The Golden Door: February 2018
Legal and Policy Issues
We are closely monitoring state and federal immigration law and policy. Please check our social media accounts for more frequent updates.
Changes to Asylum Interview Scheduling
On January 31, the United States Citizenship Services (USCIS) announced a change in scheduling procedures for affirmative asylum cases. Effective immediately, USCIS is returning to a “Last in, First out” (LIFO) policy for scheduling asylum interviews. Consequently, the most recently filed asylum applications will be processed first and pending cases will remain in backlog.
This means that people filing for asylum now must be prepared for an asylum interview within a month or so. This also means that clients who have been waiting years for an asylum interview will now have to wait even longer.

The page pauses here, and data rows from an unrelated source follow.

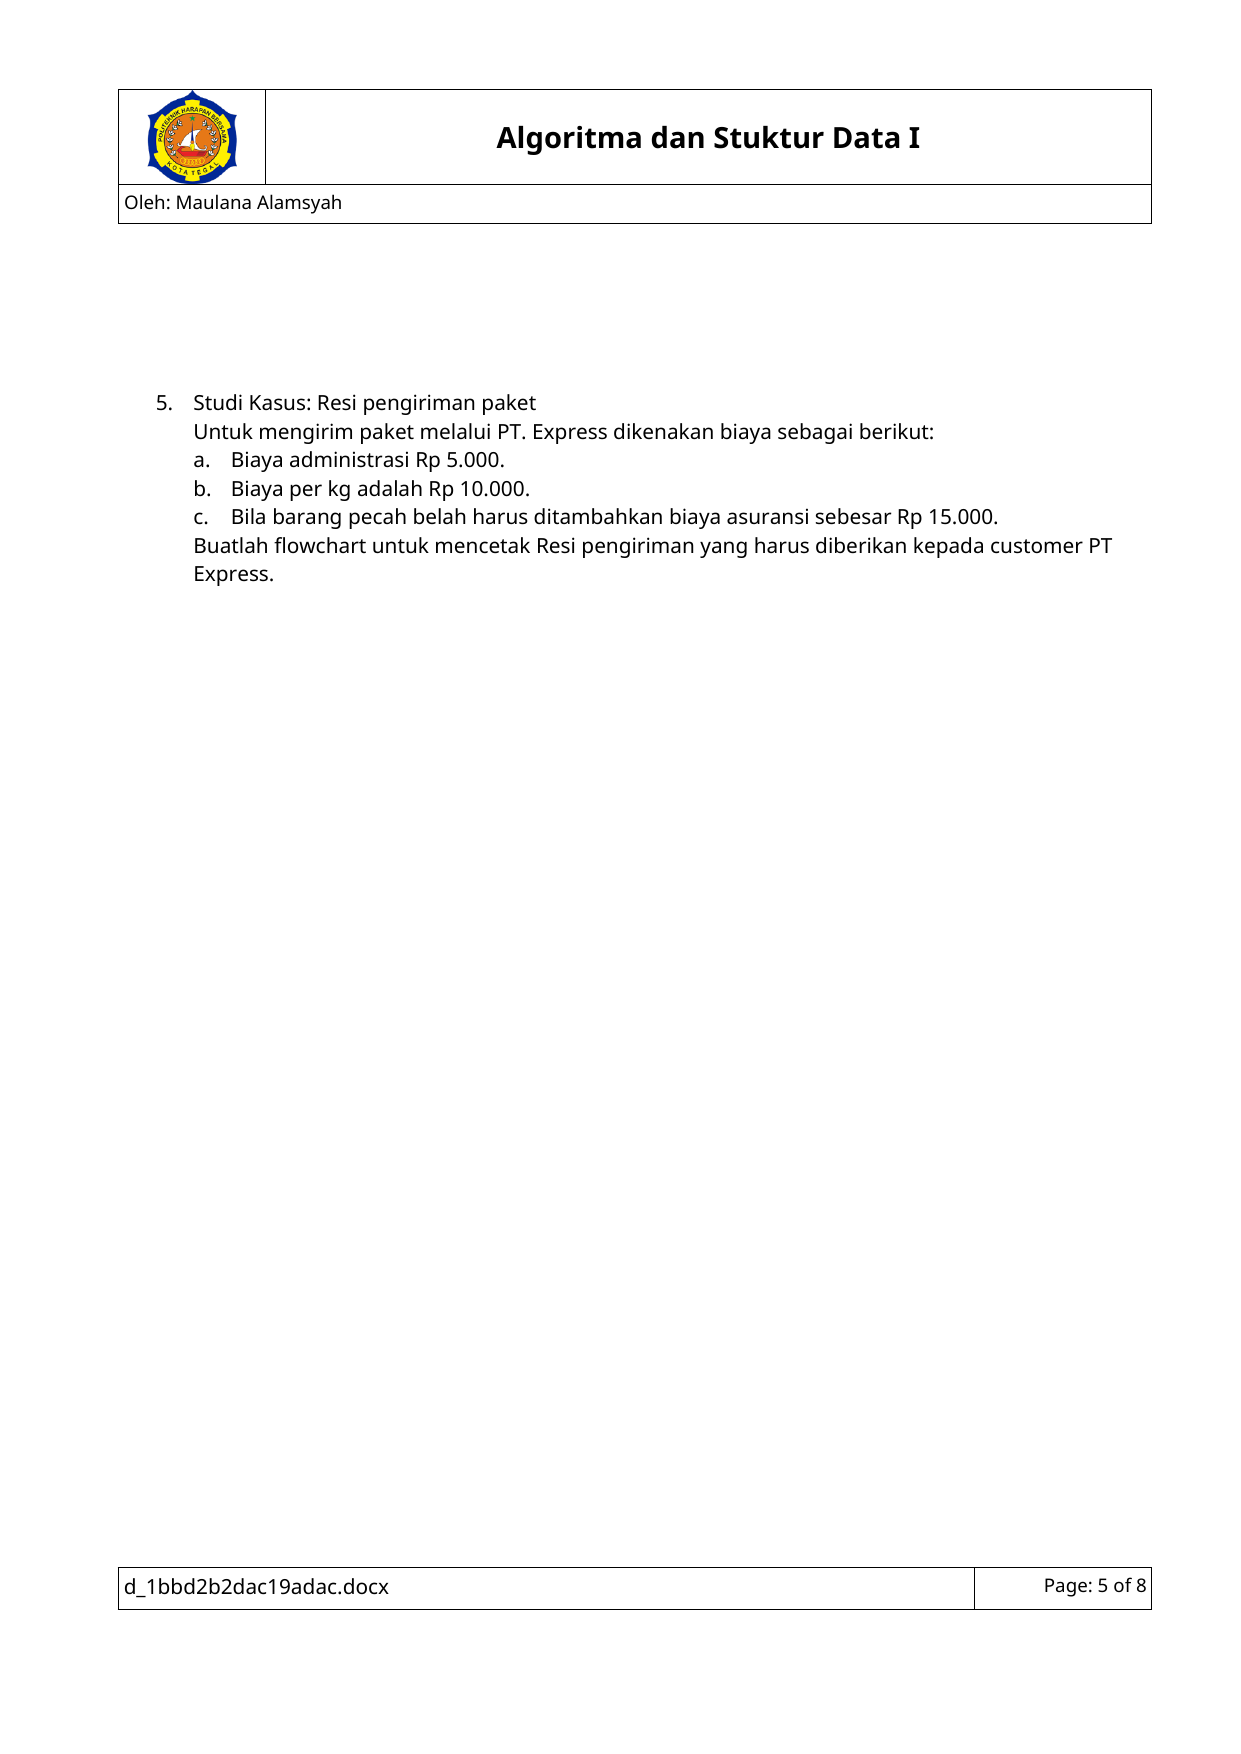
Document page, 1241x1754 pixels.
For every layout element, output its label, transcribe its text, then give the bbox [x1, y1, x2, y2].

list Biaya per kg adalah Rp 10.000. [193, 474, 1152, 502]
list Studi Kasus: Resi pengiriman paket [156, 388, 1152, 417]
list Untuk mengirim paket melalui PT. Express dikenakan biaya sebagai berikut: [193, 417, 1152, 445]
picture [147, 89, 237, 184]
text Buatlah flowchart untuk mencetak Resi pengiriman yang harus diberikan kepada customer PT Express. [193, 531, 1152, 588]
list Bila barang pecah belah harus ditambahkan biaya asuransi sebesar Rp 15.000. [193, 502, 1152, 531]
list Biaya administrasi Rp 5.000. [193, 445, 1152, 474]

USCIS states that their reasoning for the change is to discourage people from applying for asylum solely to receive employment authorization documents. Immigration lawyers think that these changes may also be due to the end of DACA and TPS for some countries, with which may come a number of affirmative asylum applications.
ILAP is currently not accepting new asylum cases at the moment as we focus on the more than 125 clients currently represented by the pro bono panel. Starting later this spring, ILAP will begin accepting new cases for people who have not yet filed for asylum.
Temporary Protected Status (TPS)
TPS for El Salvador and Haiti will be ending in September 2019, but TPS holders from those countries can re-register for TPS status by March 19, 2018. ILAP has been working with these TPS holders to complete re-registrations and is conducting outreach to make sure impacted communities know of the deadline to re-register. ILAP is also holding general options consultations with Salvadoran and Haitian TPS holders to determine if they have any pathways for staying in the United States after their TPS expires.
This week, advocates in Massachusetts filed a lawsuit on behalf of TPS holders. The plaintiffs allege that the Trump administration’s decision to terminate TPS for El Salvador and Haiti was motivated by racial bias.
Deferred Action for Childhood Arrivals (DACA) recipients, also known as Dreamers, have been in the news quite a bit lately. Last week, the United States Senate considered four different proposals regarding DACA in order to open debate. Those proposals ranged widely -- from a proposal to quickly give legal status to Dreamers to a proposal drastically cutting legal immigration in exchange for a path to citizenship for Dreamers. None of those amendments garnered the 60 votes necessary to debate the issue.
While DACA’s end date is March 5th, two federal district courts have temporarily enjoined the Trump administration from terminating DACA for individuals who already have received DACA. This means that for now, USCIS must still process DACA renewals. However, this is temporary, and the Trump administration is seeking quick resolution from the Supreme Court of the United States.
Uncertainty for Dreamers can be resolved by Congress. We ask you to contact Maine’s congressional delegation and urge quick action on behalf of Dreamers and TPS holders.
Senator Susan Collins (202) 224-2523
Senator Angus King (202) 224-5344
Congresswoman Chellie Pingree (202) 225-6116
Congressman Bruce Poliquin (202) 225-6306
ICE Courthouse Memorandum
Immigration and Customs Enforcement (ICE) issued a directive last month that formalizes ICE policy over the last year of making civil immigration arrests in courthouses. The policy states that ICE will not pick up family, friends, or witnesses unless there are “special circumstances.”
ICE’s reasoning for the policy is that courthouse arrests are consistent with law enforcement practices, and are safer for officers because individuals inside courthouses have been screened for weapons. The ICE policy justifies these courthouse arrests as necessary in localities that will not hold people on immigration detainers.
ILAP worries that these courthouse arrests will lead to worsened relationships between immigrants and law enforcement. Because the directive leaves open the possibility of arresting witnesses, friends, and families, immigrant victims may be even less likely to go to police to report crimes.
In December 2017, the Supreme Court granted President Trump's request to fully enforce Travel Ban 3.0, which applies to some people traveling from: Chad, Iran, Libya, North Korea, Somalia, Syria, Venezuela, and Yemen, while legal challenges to it proceed in lower courts.
The Fourth Circuit Court of Appeals issued an opinion on February 15, 2018 finding that the travel ban violates the Constitution. The Ninth Circuit Court of Appeals had previously ruled against the travel ban on December 22, 2017, and the Supreme Court will hear arguments in that case on April 25. The ban remains in effect while it is being litigated.